--- Raw data ---

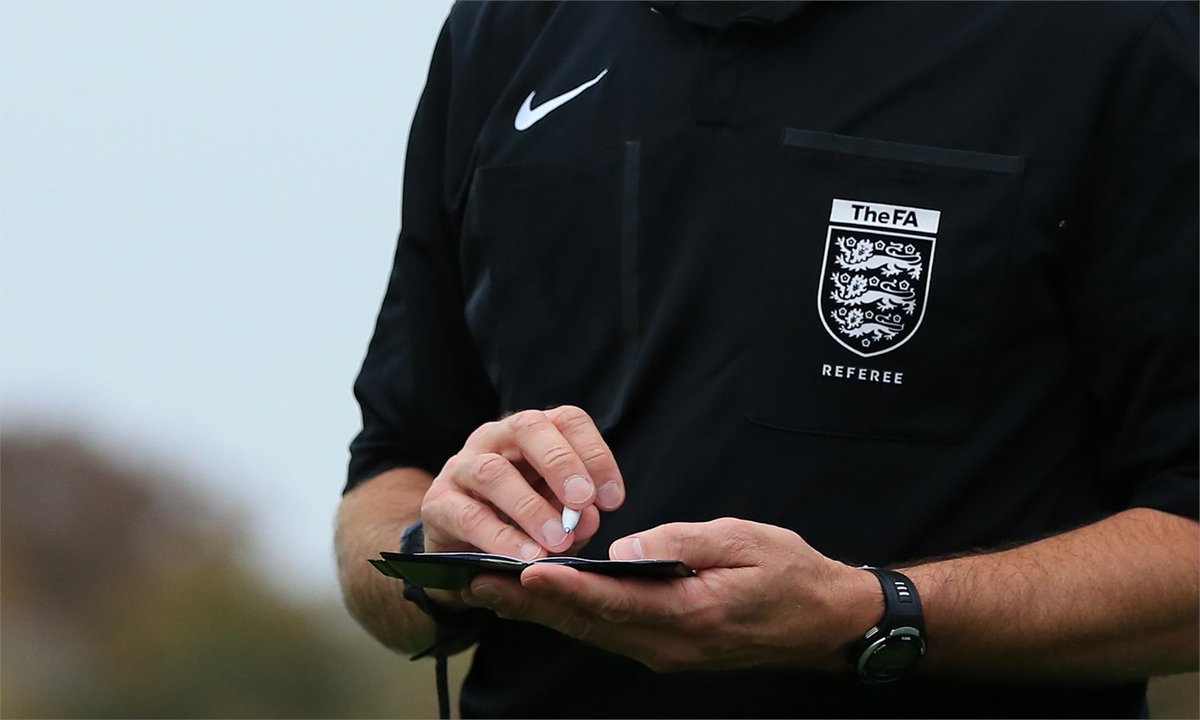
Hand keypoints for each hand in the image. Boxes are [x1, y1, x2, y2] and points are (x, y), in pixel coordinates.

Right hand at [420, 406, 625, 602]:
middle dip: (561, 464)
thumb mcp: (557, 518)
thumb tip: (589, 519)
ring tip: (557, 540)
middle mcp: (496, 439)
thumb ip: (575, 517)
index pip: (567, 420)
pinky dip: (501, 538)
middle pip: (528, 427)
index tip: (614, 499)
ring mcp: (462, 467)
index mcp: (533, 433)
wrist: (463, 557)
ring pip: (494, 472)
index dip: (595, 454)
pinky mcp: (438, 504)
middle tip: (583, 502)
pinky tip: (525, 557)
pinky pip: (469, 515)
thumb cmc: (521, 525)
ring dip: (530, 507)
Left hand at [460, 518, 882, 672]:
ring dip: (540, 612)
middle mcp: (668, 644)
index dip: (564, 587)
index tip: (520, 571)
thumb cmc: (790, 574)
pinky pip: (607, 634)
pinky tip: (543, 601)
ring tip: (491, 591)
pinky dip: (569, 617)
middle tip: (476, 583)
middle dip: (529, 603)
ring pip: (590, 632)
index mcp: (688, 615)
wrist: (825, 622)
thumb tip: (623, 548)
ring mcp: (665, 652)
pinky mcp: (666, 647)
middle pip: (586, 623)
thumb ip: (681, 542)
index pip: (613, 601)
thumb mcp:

---

■ **Activity**
Go back to the data above and please quote exactly, and only, the lines from the line with "ring dip: (540, 612)" through its last line.

■ **Answer to the problem**
ring dip: (540, 612)
middle mcp: (668, 644)
index dip: (564, 587)
index tip: (520, 571)
thumb cmc: (790, 574)
pinky pip: (607, 634)
pinky tip: (543, 601)
ring tip: (491, 591)
pinky dip: (569, 617)
middle tip: (476, 583)
middle dip: (529, 603)
ring pip: (590, 632)
index mcp: (688, 615)
wrist: (825, 622)
thumb tip: (623, 548)
ring mcp: (665, 652)
pinky mcp: (666, 647)
middle pip: (586, 623)
thumb ip: (681, 542)
index pip: (613, 601)
thumb mcp:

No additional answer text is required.